Quote each line of the material verbatim, without the pictures.

* [SUPPLIED ENTRIES]
+---+
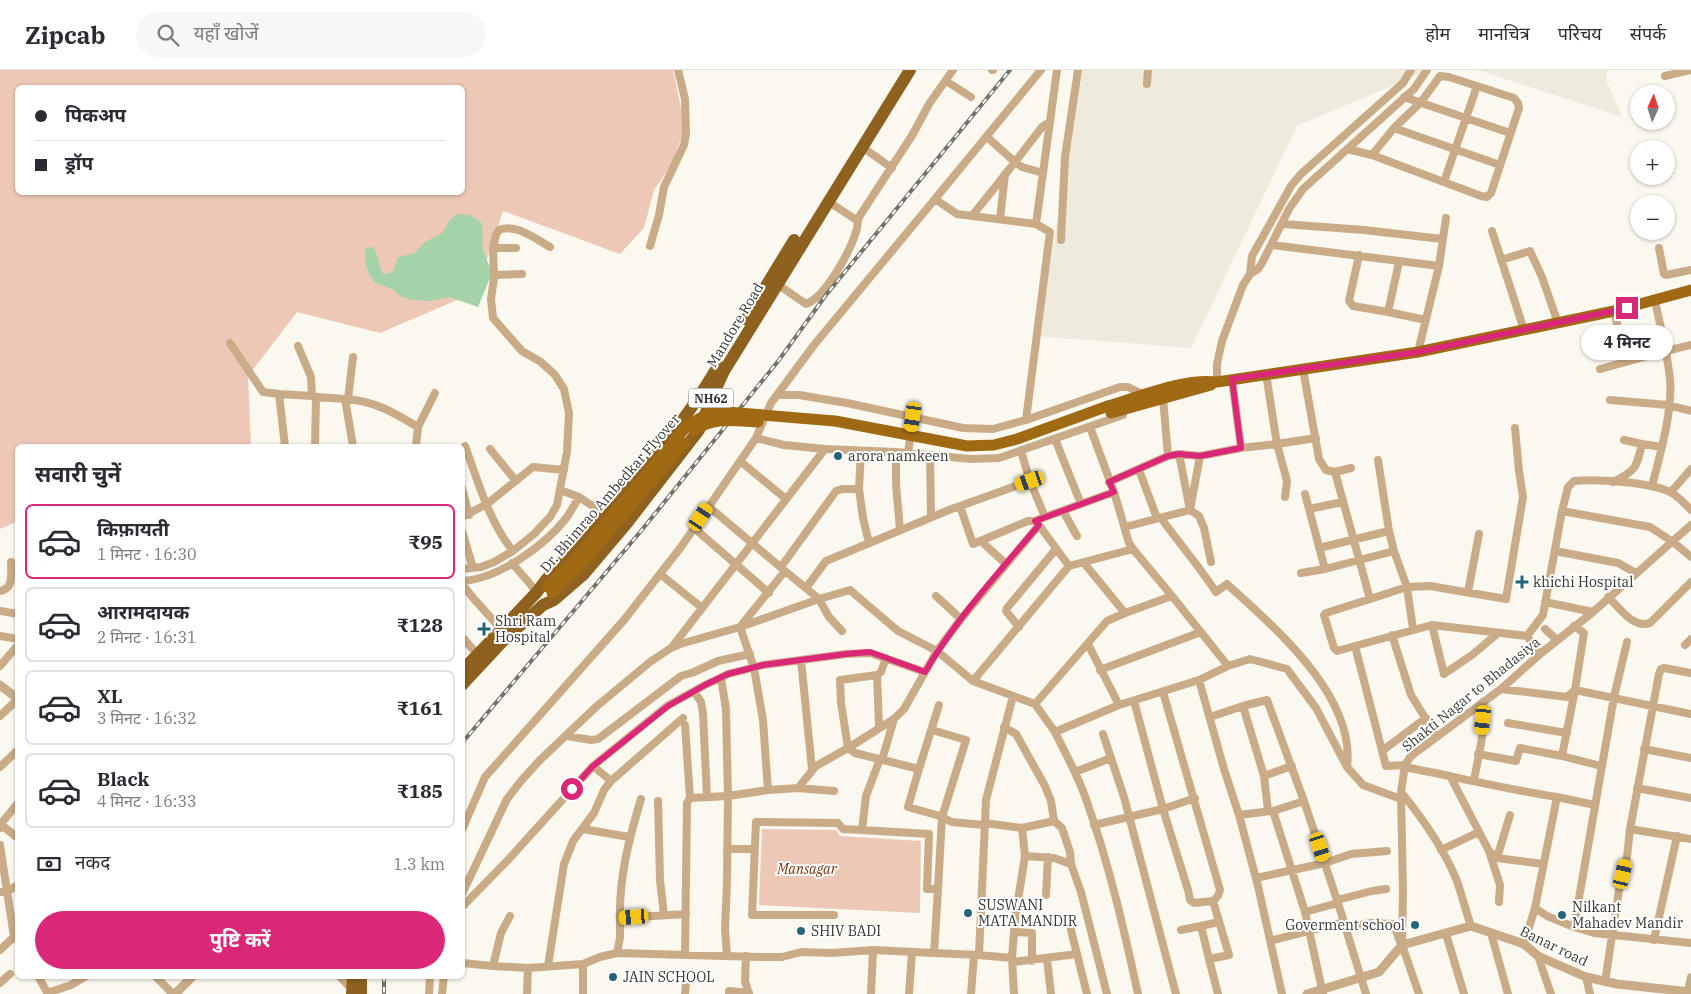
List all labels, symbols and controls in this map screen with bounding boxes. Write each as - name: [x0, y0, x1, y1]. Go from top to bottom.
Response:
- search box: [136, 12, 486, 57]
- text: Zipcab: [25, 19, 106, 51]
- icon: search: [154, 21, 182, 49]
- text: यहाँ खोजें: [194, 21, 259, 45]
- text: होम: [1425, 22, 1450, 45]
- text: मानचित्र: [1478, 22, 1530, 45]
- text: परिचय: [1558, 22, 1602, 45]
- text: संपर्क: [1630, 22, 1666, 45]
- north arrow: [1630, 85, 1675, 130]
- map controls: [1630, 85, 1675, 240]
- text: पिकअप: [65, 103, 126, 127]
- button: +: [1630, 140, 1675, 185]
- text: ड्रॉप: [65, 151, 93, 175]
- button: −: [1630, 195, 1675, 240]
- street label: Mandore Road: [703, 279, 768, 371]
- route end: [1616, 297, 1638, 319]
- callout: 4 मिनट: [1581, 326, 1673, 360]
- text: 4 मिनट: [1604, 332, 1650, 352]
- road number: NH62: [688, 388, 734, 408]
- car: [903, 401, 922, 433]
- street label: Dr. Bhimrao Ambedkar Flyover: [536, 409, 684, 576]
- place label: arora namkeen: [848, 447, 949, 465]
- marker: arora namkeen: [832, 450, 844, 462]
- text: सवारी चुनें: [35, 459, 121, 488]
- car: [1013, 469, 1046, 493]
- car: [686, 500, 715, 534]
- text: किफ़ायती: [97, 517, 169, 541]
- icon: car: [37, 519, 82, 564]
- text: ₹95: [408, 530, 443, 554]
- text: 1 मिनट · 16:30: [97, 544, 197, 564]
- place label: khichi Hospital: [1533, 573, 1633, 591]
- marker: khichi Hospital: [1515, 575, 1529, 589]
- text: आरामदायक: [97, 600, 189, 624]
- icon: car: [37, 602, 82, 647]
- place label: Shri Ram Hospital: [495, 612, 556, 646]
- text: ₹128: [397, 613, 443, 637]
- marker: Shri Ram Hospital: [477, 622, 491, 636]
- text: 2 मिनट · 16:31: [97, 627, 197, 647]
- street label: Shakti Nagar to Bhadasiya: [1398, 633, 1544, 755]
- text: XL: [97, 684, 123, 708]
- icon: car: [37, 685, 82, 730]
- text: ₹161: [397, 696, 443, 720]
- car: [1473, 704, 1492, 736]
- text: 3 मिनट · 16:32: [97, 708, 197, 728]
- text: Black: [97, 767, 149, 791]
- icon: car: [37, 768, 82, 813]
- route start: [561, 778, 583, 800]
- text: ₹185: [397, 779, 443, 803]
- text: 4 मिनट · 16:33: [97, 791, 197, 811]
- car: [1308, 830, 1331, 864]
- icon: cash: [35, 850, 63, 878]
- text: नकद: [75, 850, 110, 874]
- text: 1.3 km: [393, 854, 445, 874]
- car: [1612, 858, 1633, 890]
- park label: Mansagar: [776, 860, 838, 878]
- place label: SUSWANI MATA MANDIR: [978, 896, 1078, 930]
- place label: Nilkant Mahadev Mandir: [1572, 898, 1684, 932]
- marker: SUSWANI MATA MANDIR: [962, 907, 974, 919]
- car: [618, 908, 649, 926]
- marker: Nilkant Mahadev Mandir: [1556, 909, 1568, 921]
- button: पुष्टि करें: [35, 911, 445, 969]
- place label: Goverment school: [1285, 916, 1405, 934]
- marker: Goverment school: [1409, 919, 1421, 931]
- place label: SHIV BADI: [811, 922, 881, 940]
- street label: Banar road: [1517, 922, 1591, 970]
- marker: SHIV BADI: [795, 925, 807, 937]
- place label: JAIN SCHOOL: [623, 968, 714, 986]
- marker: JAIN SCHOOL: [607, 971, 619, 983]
+---+
* [REPLY TO THE EXERCISE]
List all labels, symbols and controls in this map screen with bounding boxes. Write each as - name: [x0, y0, x1, y1]. Go from top to bottom.
Response:
- search box: [136, 12, 486, 57]
- text: Zipcab: [25, 19, 106, 51]
- icon: search: [154, 21, 182, 49]
- text: यहाँ खोजें: [194, 21, 259, 45]
- text: होम: [1425, 22, 1450, 45]
- text: मानचित्र: [1478, 22, 1530, 45]
- text: परिचय: [1558, 22, 1602, 45]
- text: संपर्क: [1630, 22, 1666, 45]
- north arrow: [1630, 85, 1675, 130]
- map controls: [1630, 85, 1675, 240]
- text: पिकअप: [65, 103, 126, 127]
- button: +: [1630, 140, 1675, 185]
- text: ड्रॉप: [65, 151, 93, 175]
- button: −: [1630, 195, 1675, 240]
- street label: Mandore Road: [703, 279, 768, 371]
- route end: [1616, 297, 1638, 319]
- callout: 4 मिनट: [1581, 326, 1673, 360]
- text: 4 मिनट: [1604, 332, 1650, 352]
- road number: NH62: [688, 388, 734, 408]
- car: [903, 401, 922, 433]
- street label: Dr. Bhimrao Ambedkar Flyover: [536, 409, 684, 576]
- place label: arora namkeen: [848, 447, 949, 465]
- marker: arora namkeen: [832, 450, 844, 462]
- text: सवारी चुनें: [35, 459, 121, 488]
- car: [1013, 469, 1046, 493]
- car: [686, 500, 715, 534]
- text: किफ़ायती: [97, 517, 169, 541]
- icon: car: [37, 519, 82, 564]
- text: ₹95: [408, 530, 443, 554]
- text: 1 मिनट · 16:30: [97, 544, 197, 564]
- place label: khichi Hospital: [1533, 573, 1633, 591]
- marker: khichi Hospital: [1515, 575, 1529, 589]
- text: आरामदायक: [97, 600, 189, 624]
- icon: car: [37, 602, 82, 647]
- place label: Shri Ram Hospital: [495, 612, 556, 646]
- text: ₹128: [397, 613, 443, 637]
- marker: Shri Ram Hospital: [477, 622, 491, 636]
- text: 2 मिनट · 16:31: [97, 627, 197, 647]
- street label: Shakti Nagar to Bhadasiya: [1398, 633, 1544, 755]
- text: XL: [97, 684, 123, 708]
- icon: car: [37, 685, 82, 730]
- text: ₹161: [397, 696, 443, 720]
- car: [1473, 704, 1492, 736]
- text: 3 मिनट · 16:32: [97, 708, 197, 728]
- text: Black: [97, 767, 149, 791]
- icon: car: [37, 768, 82, 813]
- route start: [561, 778, 583, 800]
- text: ₹185: [397, 779, 443, 803]
- text: 4 मिनट · 16:33: [97, 791, 197, 811]
- car: [1308, 830, 1331, 864]
- icon: cash: [35, 850, 63, 878]
- text: नकद: [75, 850, 110, 874]
- text: 1.3 km: [393, 854, 445, 874]
- car: [1612, 858, 1633, 890]
- park label: Mansagar: [776, 860, 838, 878]
- place label: SUSWANI MATA MANDIR: [978, 896, 1078, 930]
- place label: Nilkant Mahadev Mandir: [1572, 898, 1684, 932]
- marker: SUSWANI MATA MANDIR: [962, 907, 974, 919]
- car: [618, 908, 649, 926]
- marker: Nilkant Mahadev Mandir: [1556, 909, 1568, 921]
- button: पुष्टि करें: [35, 911, 445, 969]
- place label: Goverment school: [1285, 916, 1405, 934]
- marker: Goverment school: [1409, 919, 1421, 931]
- place label: SHIV BADI: [811, 922, 881, 940]
- street label: Banar road: [1517, 922, 1591, 970]
- marker: SHIV BADI: [795, 925, 807, 937]
- place label: JAIN SCHOOL: [623, 968, 714, 986]
- marker: JAIN SCHOOL: [607, 971, 619, 983]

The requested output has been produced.